いろいろな意味で、シリーズで一番辛い撮影となった。
るろ剣の地方ロケに通院の都合で同行できない身になった。

しかし、平成最後の月である 4月1日 に 自社 株式会社 eCyD ( el Crear y Destruir 想像と破壊 )を立ち上げ
たことで、休むわけにもいかず
前年よりオファーをもらっていた 福田組(新解釈 三国志)を 通院しながらこなす。
作品終了で、またるろうに剣心に合流して、無事クランクアップ。

7月に ポリープを内視鏡手術で除去。

体調を整える間も無く、次の作品を断ることができずに参加。
この作品は、自分が下積み時代にあしげく通っていた 鳥居塚美術研究所(鳥居塚誠一 主催の映像美術研究所)の
先輩 が 装飾部いなくて困っていて、このままでは作品そのものが消滅する危機にあると聞いたためにオファーを受けた。
先輩が困っているという現状と 自分も美術監督をやっている立場上、装飾を自分がやることによって
お互いが一緒の現場に立つことは?これが最後になるであろうと考えたから。

現場は、全編 富山ロケで想像を絶するほど辛く厳しく しょっぱいものだったが
なんとか切り抜けることができた。
この作品を乗り切ったことで? 自分はまだヤレるという自信につながった。

そんな作品「思い出写真」を撮り終え富山から帰ると?
自分の体調が上がり始めていることに気づいた。
辛く厳しい現場で リハビリ以上の効果を得ることができたようだった。

富山の残務処理をしていると?
すぐに次のオファーがやってきた。
それは、吉本興業で芸人さんをやっている  品川ヒロシ氏 の監督作品だった。

自分は、自慢ではないが。
監督という方々に 差別はない。
とても若い人であろうと? 女性であろうと? どちらとも言えない方であろうと?
初めて監督をやる方であろうと? どんな過去があろうと? 
監督として 自分の前に立った方は、監督として扱うし その方のイメージをいかに具現化するか?を
プロとして真剣に考える。
要は? 感性を理解できるか? 自分のイメージと共有できるか? 洞察できるか?
つまり、自分に合う人か?合わない人か?ってことだけ。

したがって、品川組のオファーを断る全くないとい結論。
そして、実際にお会いして俄然やる気がみなぎった。
準備期間撮影期間を合わせても?わずか 20日程度という 極小バジェット。
しかし、内容と充実感と達成感は普通の作品以上だった。
ここ5年間で、一番楽しい作品だった。
後で考えると?とてもいい環境でできた作品とは言い難いが。
まったく苦しいとも厳しいとも感じることなく終えることができた。

◆ **表示データ**
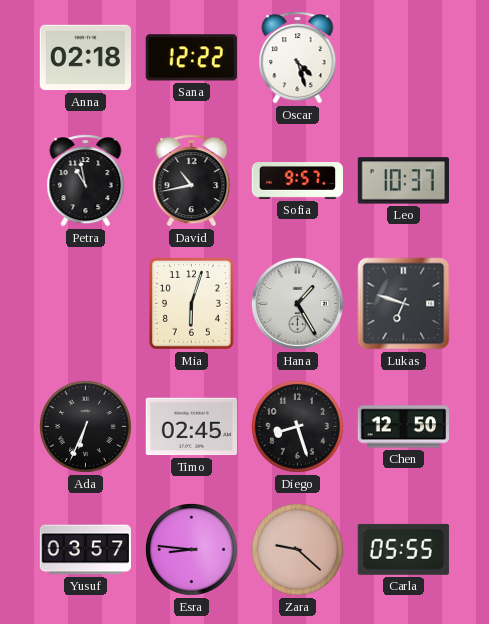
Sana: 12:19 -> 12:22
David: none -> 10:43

◆ **記述問題**
映画の仕事を振り返った抜粋について、次の1.〜3.がそれぞれ抜粋の内容と合っているかを「はい」か「いいえ」で答えてください。判断の決め手となる抜粋の語句も、そのまま引用して添えてください。
1. 株式会社eCyDは4月1日に立ち上げられた。
2. 「思い出写真」の撮影は全編東京で行われた。
3. 品川ヒロシ氏の監督作品は、準備期間と撮影期間を合わせて20日程度だった。
この抜粋だけを根拠にして答えてください。

◆ **解答結果**
1. はい。「平成最後の月である 4月1日 に 自社 株式会社 eCyD」
2. いいえ。「全編 富山ロケ」
3. はい。「わずか 20日程度という 極小バジェット」